The response has to reproduce all entries exactly while excluding their pictures.

[Opening Given records section]

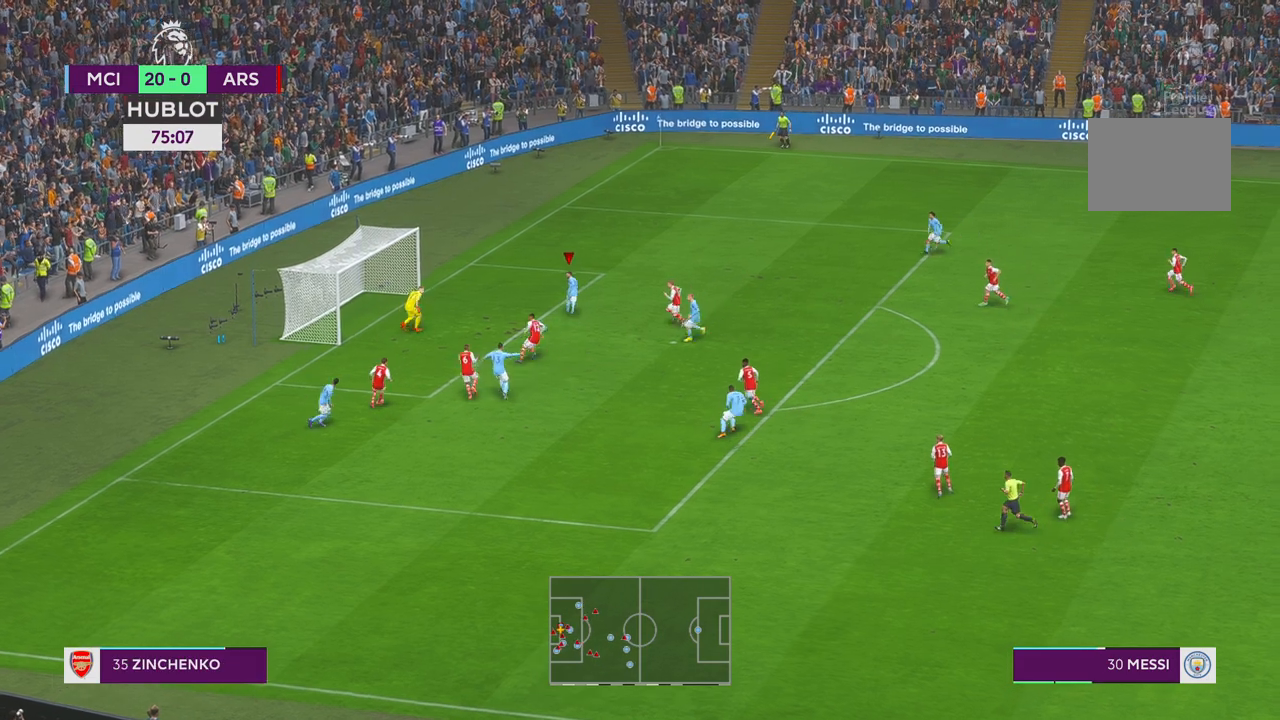
{"buttons": [], "left_stick": "up-left", "right_stick": "center", "events": []}
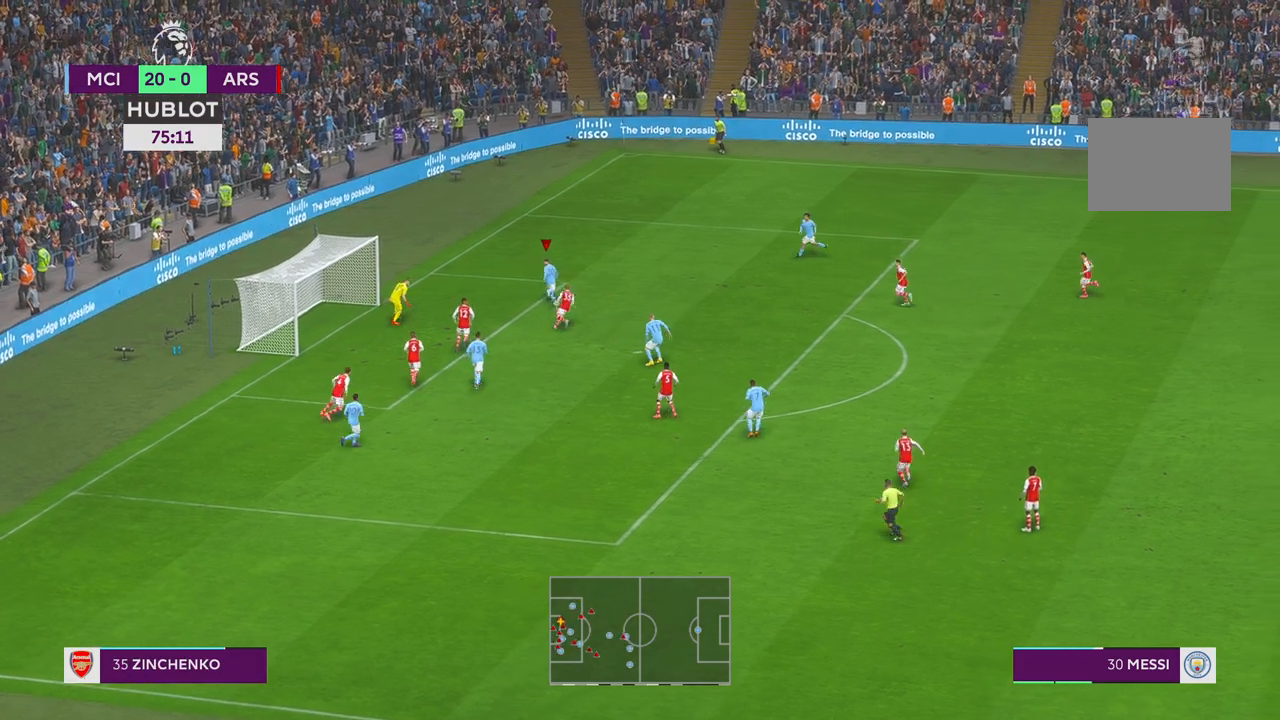
{"buttons": [], "left_stick": "down-left", "right_stick": "center", "events": [[100, "left_stick", "left"], [450, "left_stick", "down-left"]]}
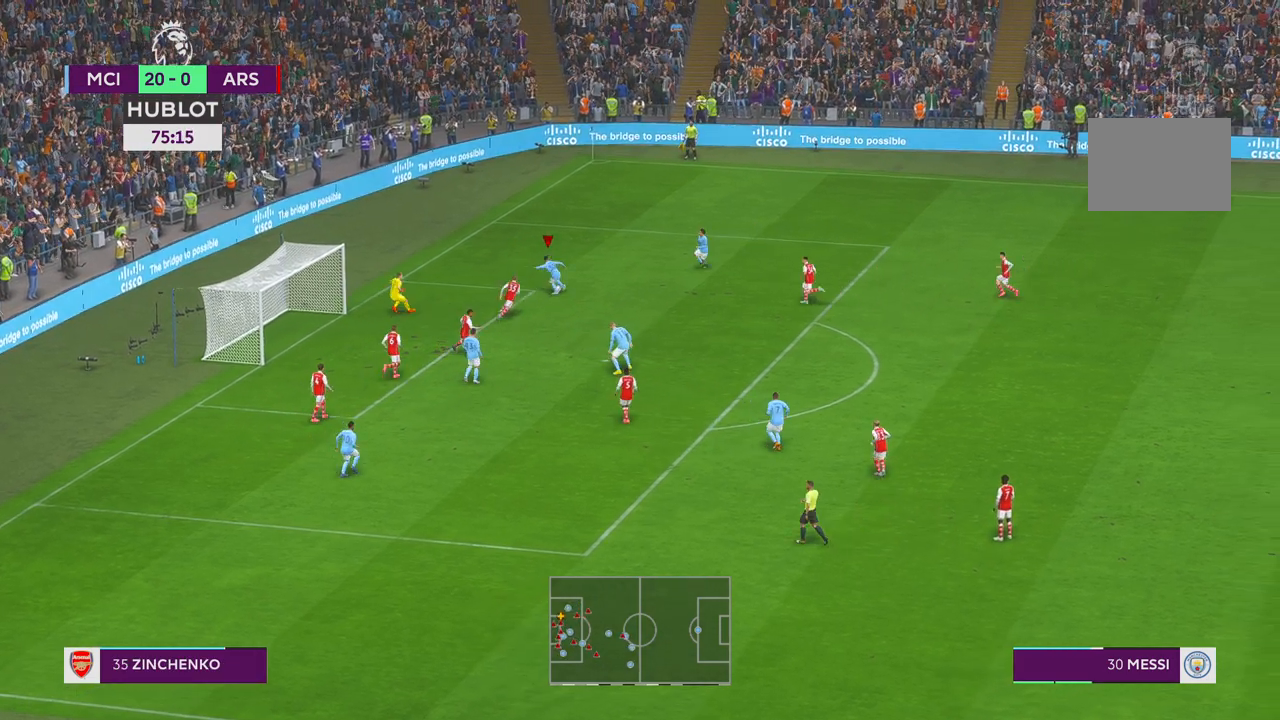
{"buttons": [], "left_stick": "down-left", "right_stick": "center", "events": []}
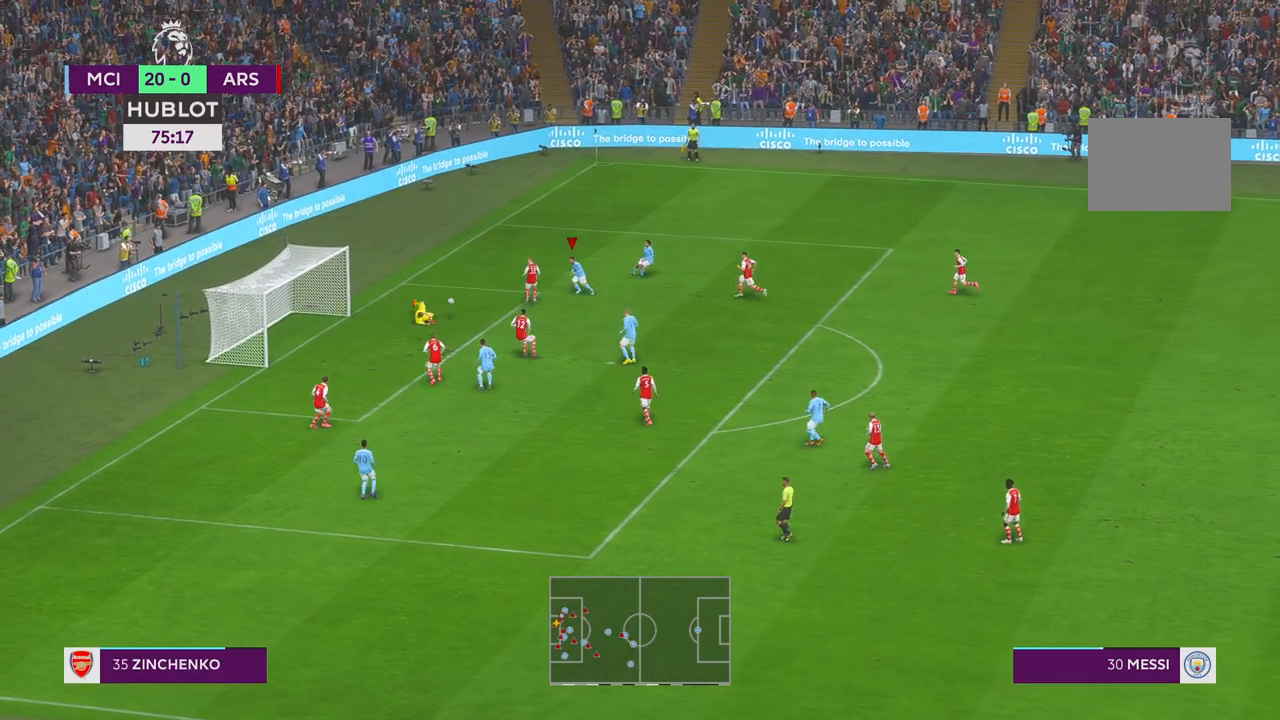
{"buttons": [], "left_stick": "down-left", "right_stick": "center", "events": []}
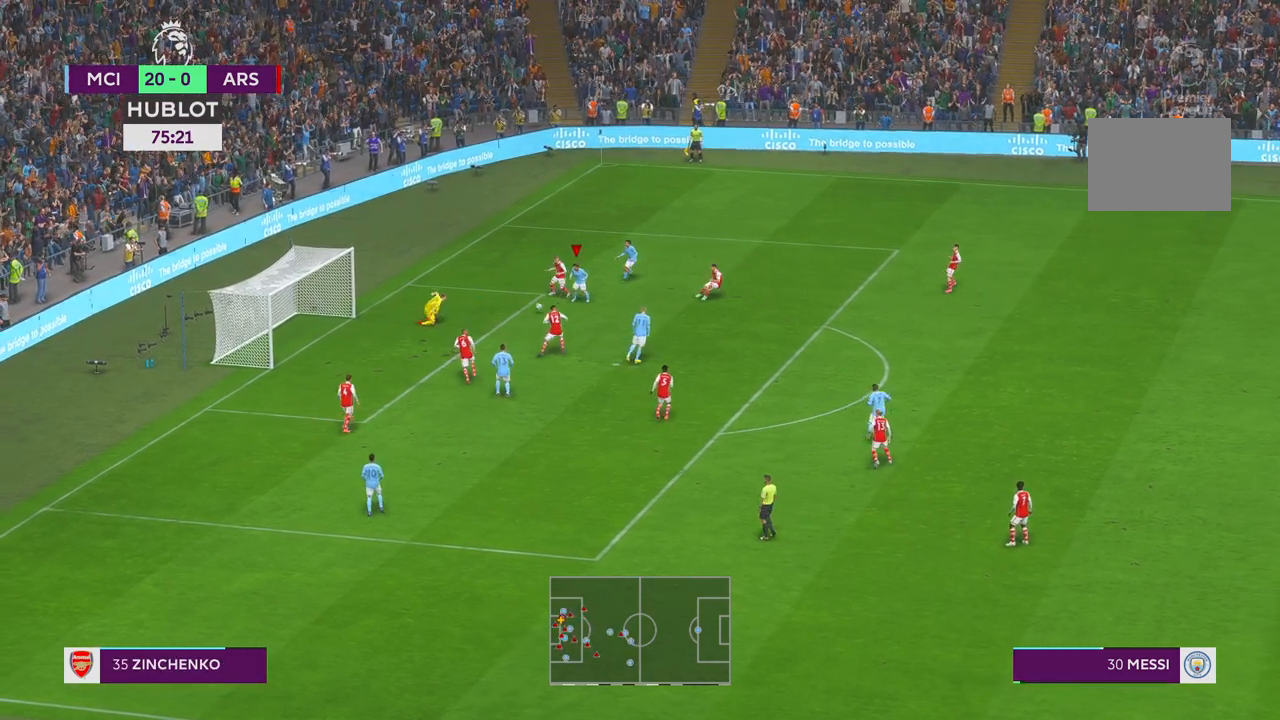
{"buttons": [], "left_stick": "down-left", "right_stick": "center", "events": []}
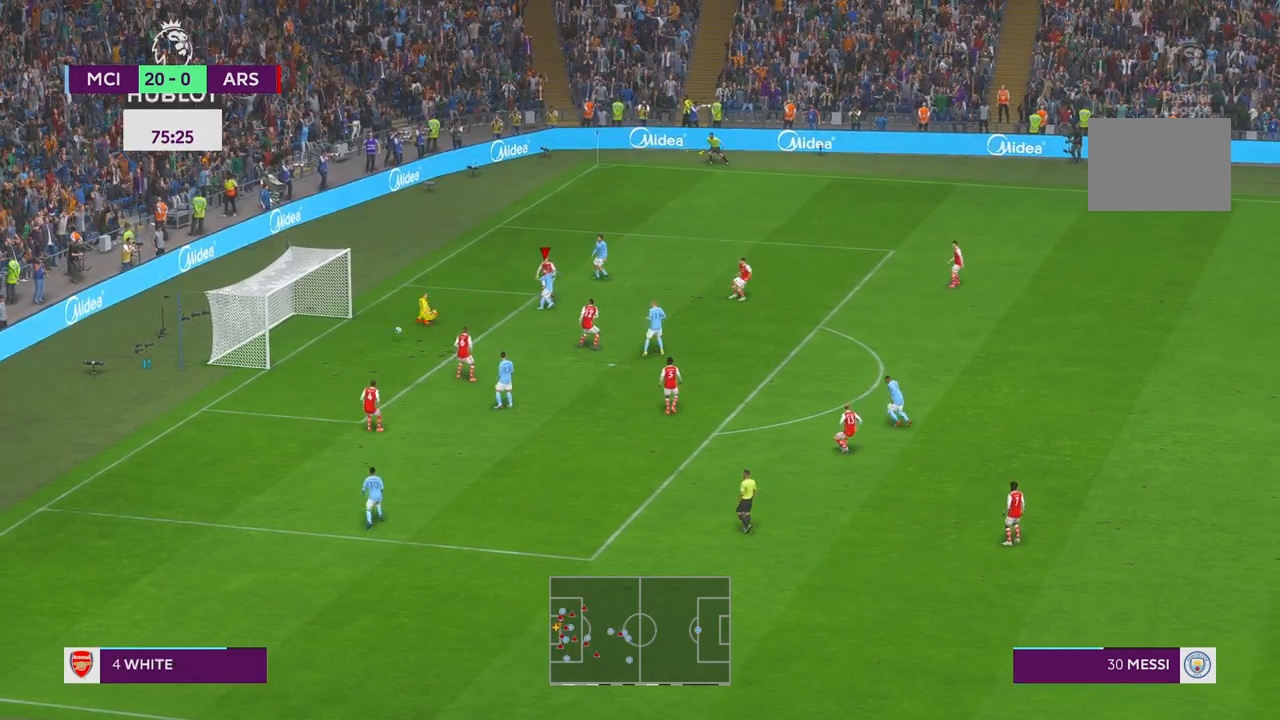
{"buttons": [], "left_stick": "down-left", "right_stick": "center", "events": []}
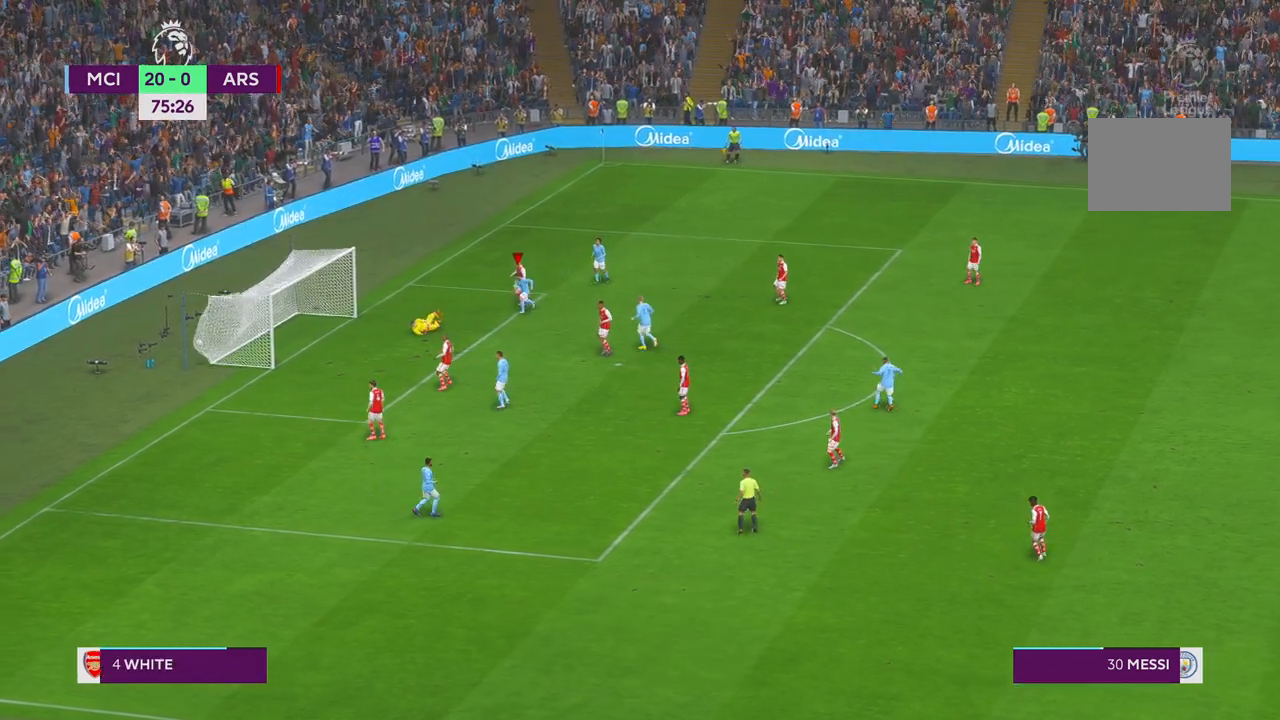
{"buttons": [], "left_stick": "down-left", "right_stick": "center", "events": []}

[Closing Given records section]

▶ _Response to the exercise_:
{"buttons": [], "left_stick": "up-left", "right_stick": "center", "events": []}
{"buttons": [], "left_stick": "down-left", "right_stick": "center", "events": [[100, "left_stick", "left"], [450, "left_stick", "down-left"]]}
{"buttons": [], "left_stick": "down-left", "right_stick": "center", "events": []}
{"buttons": [], "left_stick": "down-left", "right_stick": "center", "events": []}
{"buttons": [], "left_stick": "down-left", "right_stick": "center", "events": []}
{"buttons": [], "left_stick": "down-left", "right_stick": "center", "events": []}
{"buttons": [], "left_stick": "down-left", "right_stick": "center", "events": []}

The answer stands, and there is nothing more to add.